Uma mira técnica … se faz favor!

A televisão podia ser um instrumento valioso para difundir cultura, conhecimento e valores. Infelizmente está muito longe de qualquer destes objectivos e limita-se a ser uma “cloaca máxima”.
Entre as degeneradas novelas para a juventude (que interferem na educação que os pais pretendem dar) até às inverosímeis novelas genéricas no horário nocturno, é difícil encontrar alguma coisa que valha zero+.

A par destas novelas criam-se umas estrelas refulgentes que depois exploram os filões da publicidade. O filão chega também para outros bípedes, quase todos com uma linguagem progre e carteira sempre com algum espaço vazio, que apadrinham as virtudes terapêuticas da carqueja ou da casca de laranja em infusão. Outros recomendam créditos que se pagam com língua de palmo. O que tem graça é que fazem isto sempre a rir. Não sei … a carteira fica mais composta já que não se vê outro destino para o dinheiro.

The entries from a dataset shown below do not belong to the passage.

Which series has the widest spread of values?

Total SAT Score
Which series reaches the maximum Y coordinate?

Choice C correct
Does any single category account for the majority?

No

Vejamos como foi anunciado um programa do parzinho capitaneado pelo Sr. Goucha. Diz ela de uma carta recebida (tipo revista Maria):
- Uma rapariga com uma vida íntima fabulosa percebe que o companheiro se masturba.
Goucha, sempre sabedor e informado replica:
- A mim diziam-me que fazia mal aos ossos.

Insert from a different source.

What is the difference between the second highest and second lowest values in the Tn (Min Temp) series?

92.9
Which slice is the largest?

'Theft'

Mas logo de seguida vem outro problema.
-Um marido muito carinhoso mas que avança apenas com o vibrador (muito educativo sem dúvida).
Comenta Goucha, sempre com grande discernimento, talvez por ter bebido infusão de couve lombarda:
- Se calhar tem a vagina larga.
E ri-se muito para mostrar a frontaria branquíssima!!!! Mas ... ri-se de quê?

Percebemos agora a queda para a publicidade: tratar os ossos ou compor qualquer coisa que não fica bem na TV ou na revista rasteira.

Perante tanta elevação neste rectângulo de plasma, raios catódicos ou LCD, apetece lançar o televisor do 1º andar. Assim vai o mundo: não parece ter massa cinzenta mas viver das partes baixas e jogos de cintura.

janeiro 12, 2009

Equador ... muito quente (muita parra e pouca uva)



Não percebo como a filmagem do Equador saiu tão cara. Grande parte da "acção" passa-se num prostíbulo e consiste basicamente de rebolões, avanços e recuos ritmados e suspiros: ainda por cima a uma hora em que as crianças, sem educação sexual à altura do nível desta obra, não entendem tanto frenesim em tão pouco espaço. Estranho ainda não ter aparecido qualquer homossexual que agora é quase obrigatório nas novelas.

novembro 25, 2008

et voilá ...

Duas famílias desavindas e com ódios viscerais. Uns filhos com juízo outros uns palermas. Uma mulher apetecida por dois homens. Um homem apetecido por duas mulheres. Dois ou três triângulos amorosos. Pais que não sabem que o são e filhos que também não sabem quem são os pais. Um ou dois amores (quase impossíveis). Alguns ricos maus como as feras (outros nem tanto) e uns pobrezinhos mas muito limpinhos (outros nem por isso). Uns ricos que não se importam de ser pobres e alguns pobres que fazem tudo para ser ricos. Um ou mais segredos insondáveis até ao último momento. Pernas torneadas, saias curtas e decotes mínimos a mostrarem quase o máximo. Alguns tiros de pistola, despistes, escutas às portas e maquinações sucessivas. Algumas bofetadas, puxões de cabelo e imprecações. Amores que nascem, morrem com intrigas improváveis, mas renascem como as ervas daninhas. Golpes de alcova, de conta bancária, de negócios e outras agruras. Uma lésbica ou um homossexual com tremendos dilemas. Algumas imagens “deslumbrantes” e de “rara beleza” num “cenário paradisíaco”, sempre as mesmas, intercaladas. Uma música badalada. Super produções com extraordinários e únicos elencos anunciadas no fim de um qualquer telejornal et … voilá. Eis a pastosa novela televisiva portuguesa.